LOL......I forgot to mention that one too, my husband had gotten laid off for about nine months when my son was a baby and i worked 3rd shift so he started putting him in the bed with him even though i fussed perfusley about it because i had been through the same thing with my daugther and didn't want to go through it again, so my son throws a fit to this day to sleep with me and most of the time i give in because i don't like hearing him cry and say he's scared.........i guess that is my weakness, but i had him 2 months early and we about lost him so he's a spoiled little s*** and at 12:58 p.m. today he turned 6

Tell him Happy B-Day from me :biggringi

Mine will be 8 in Jan.

Tell him he is a Big Boy now and needs to sleep in his own bed like Big Boys do.....tell him that the toothfairy can't come unless he sleeps in his own bed or make up something else :wink2:

Good luck to you!

First of all, your kids are old enough that they can deal with what you need.
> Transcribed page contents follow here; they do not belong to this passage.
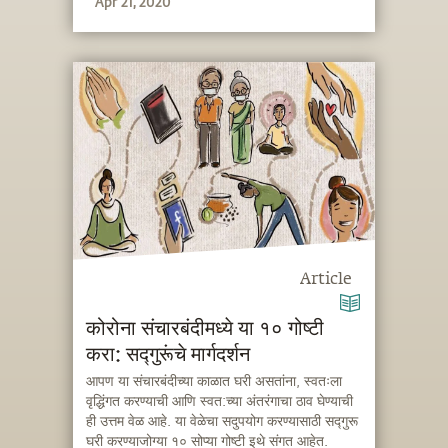
Apr 21, 2020
सुद्धा घ्यायला हवी.
Article
कोरोना संचारबंदीमध्ये या १० गोष्टी
करा: सद्गुरूंचे मार्गदर्शन
आपण या संचारबंदीच्या काळात घरी असतांना, स्वतःला
वृद्धिंगत करण्याची आणि स्वत:च्या अंतरंगाचा ठाव घेण्याची
ही उत्तम वेळ आहे. या वेळेचा सदुपयोग करण्यासाठी सद्गुरू
घरी करण्याजोग्या १० सोप्या गोष्टी इथे संगत आहेत.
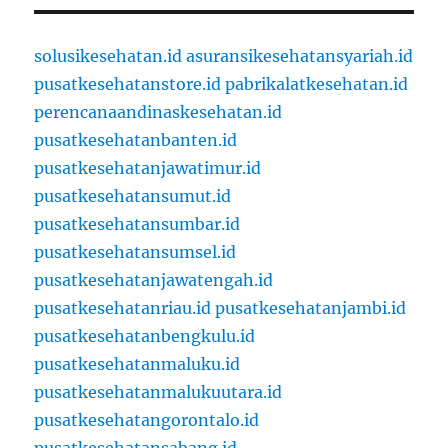
solusikesehatan.id
asuransikesehatansyariah.id
pusatkesehatanstore.id
pabrikalatkesehatan.id
perencanaandinaskesehatan.id
pusatkesehatanbanten.id
pusatkesehatanjawatimur.id
pusatkesehatansumut.id
pusatkesehatansumbar.id
pusatkesehatansumsel.id
pusatkesehatanjawatengah.id
pusatkesehatanriau.id
pusatkesehatanjambi.id
pusatkesehatanbengkulu.id
pusatkesehatanmaluku.id
pusatkesehatanmalukuutara.id
pusatkesehatangorontalo.id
It's hard to force them to be a bit independent, but they are definitely old enough to go to bed on their own, get their own bedtime drink/snack, and help you around the house.

As for your classes, with A&P, take the time to really, really learn the material - don't just memorize it. It will help you throughout nursing school. Figure out why things are called what they are, figure out why a certain tissue is made up of certain cell types - it will take longer than just memorizing it, but it will help you in the long run.

And if you can work part time instead of full time, that would be much better!